Write out the rows below unchanged, from the row containing "Write a lens" down to the row containing "381.8], [0, 0, 1]] dist [-0.004523, 0.000304]", including both.

**** Data for this task ****

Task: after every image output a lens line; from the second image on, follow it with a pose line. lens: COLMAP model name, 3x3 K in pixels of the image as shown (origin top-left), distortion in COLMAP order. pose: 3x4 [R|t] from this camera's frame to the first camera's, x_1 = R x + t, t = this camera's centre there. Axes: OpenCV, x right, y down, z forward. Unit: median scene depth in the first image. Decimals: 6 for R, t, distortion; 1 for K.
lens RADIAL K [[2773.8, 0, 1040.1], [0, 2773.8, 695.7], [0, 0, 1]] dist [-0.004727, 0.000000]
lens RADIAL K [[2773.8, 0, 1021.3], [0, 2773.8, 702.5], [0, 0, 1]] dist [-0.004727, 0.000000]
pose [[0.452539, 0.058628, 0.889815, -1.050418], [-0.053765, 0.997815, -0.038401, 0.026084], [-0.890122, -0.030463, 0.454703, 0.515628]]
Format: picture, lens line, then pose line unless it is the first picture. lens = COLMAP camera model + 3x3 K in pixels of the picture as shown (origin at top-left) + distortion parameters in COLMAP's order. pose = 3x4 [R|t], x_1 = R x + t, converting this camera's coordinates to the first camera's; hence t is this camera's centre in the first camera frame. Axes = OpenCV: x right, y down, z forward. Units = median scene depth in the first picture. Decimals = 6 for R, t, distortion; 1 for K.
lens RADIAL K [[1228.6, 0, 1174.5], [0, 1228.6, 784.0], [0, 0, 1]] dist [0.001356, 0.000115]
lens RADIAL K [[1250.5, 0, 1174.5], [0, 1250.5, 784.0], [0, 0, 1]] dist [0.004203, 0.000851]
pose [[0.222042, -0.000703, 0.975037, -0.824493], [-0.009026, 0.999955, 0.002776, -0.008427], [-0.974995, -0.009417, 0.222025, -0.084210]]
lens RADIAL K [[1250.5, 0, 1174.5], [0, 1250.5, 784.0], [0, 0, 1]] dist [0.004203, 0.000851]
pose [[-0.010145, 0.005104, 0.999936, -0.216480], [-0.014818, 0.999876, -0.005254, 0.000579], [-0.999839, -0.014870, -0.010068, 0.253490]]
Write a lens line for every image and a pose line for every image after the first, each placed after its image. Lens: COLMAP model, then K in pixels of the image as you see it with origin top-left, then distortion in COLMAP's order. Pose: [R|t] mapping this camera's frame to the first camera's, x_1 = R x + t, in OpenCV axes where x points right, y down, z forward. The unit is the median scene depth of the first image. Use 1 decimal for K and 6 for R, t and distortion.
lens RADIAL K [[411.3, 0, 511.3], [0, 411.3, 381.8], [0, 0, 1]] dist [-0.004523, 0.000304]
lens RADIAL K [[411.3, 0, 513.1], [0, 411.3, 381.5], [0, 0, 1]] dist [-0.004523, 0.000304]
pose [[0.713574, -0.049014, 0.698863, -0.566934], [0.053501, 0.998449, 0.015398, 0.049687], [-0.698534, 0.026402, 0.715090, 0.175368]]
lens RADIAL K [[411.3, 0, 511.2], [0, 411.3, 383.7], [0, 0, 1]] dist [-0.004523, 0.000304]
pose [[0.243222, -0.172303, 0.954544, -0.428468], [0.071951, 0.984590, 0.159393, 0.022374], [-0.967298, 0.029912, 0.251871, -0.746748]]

****

[Completed task]
Write a lens line for every image and a pose line for every image after the first, each placed after its image. Lens: COLMAP model, then K in pixels of the image as you see it with origin top-left, then distortion in COLMAP's order. Pose: [R|t] mapping this camera's frame to the first camera's, x_1 = R x + t, in OpenCV axes where x points right, y down, z forward. The unit is the median scene depth of the first image. Use 1 decimal for K and 6 for R, t and distortion.
lens RADIAL K [[411.3, 0, 511.3], [0, 411.3, 381.8], [0, 0, 1]] dist [-0.004523, 0.000304]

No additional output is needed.